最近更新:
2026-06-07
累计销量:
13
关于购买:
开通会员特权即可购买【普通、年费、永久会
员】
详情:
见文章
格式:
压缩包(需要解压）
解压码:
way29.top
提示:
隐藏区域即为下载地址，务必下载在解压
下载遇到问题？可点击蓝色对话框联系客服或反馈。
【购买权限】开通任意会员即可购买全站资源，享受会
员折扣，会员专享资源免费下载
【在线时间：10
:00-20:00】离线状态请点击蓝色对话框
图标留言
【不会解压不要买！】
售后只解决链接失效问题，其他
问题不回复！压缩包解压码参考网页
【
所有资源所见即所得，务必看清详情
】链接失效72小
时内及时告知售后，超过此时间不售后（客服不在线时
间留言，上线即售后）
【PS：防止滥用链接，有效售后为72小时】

______________________________

● **What is expected**:
Reproduce the listing line for line, changing every occurrence of "解压码" to "提取码" and leaving everything else as it stands.

● **Response area**:
最近更新:
2026-06-07
累计销量:
13
关于购买:
开通会员特权即可购买【普通、年费、永久会
员】
详情:
见文章
格式:
压缩包(需要解压）
提取码:
way29.top
提示:
隐藏区域即为下载地址，务必下载在解压
下载遇到问题？可点击蓝色对话框联系客服或反馈。
【购买权限】开通任意会员即可购买全站资源，享受会
员折扣，会员专享资源免费下载
【在线时间：10
:00-20:00】离线状态请点击蓝色对话框
图标留言
【不会解压不要买！】
售后只解决链接失效问题，其他
问题不回复！压缩包提取码参考网页
【
所有资源所见即所得，务必看清详情
】链接失效72小
时内及时告知售后，超过此时间不售后（客服不在线时
间留言，上线即售后）
【PS：防止滥用链接，有效售后为72小时】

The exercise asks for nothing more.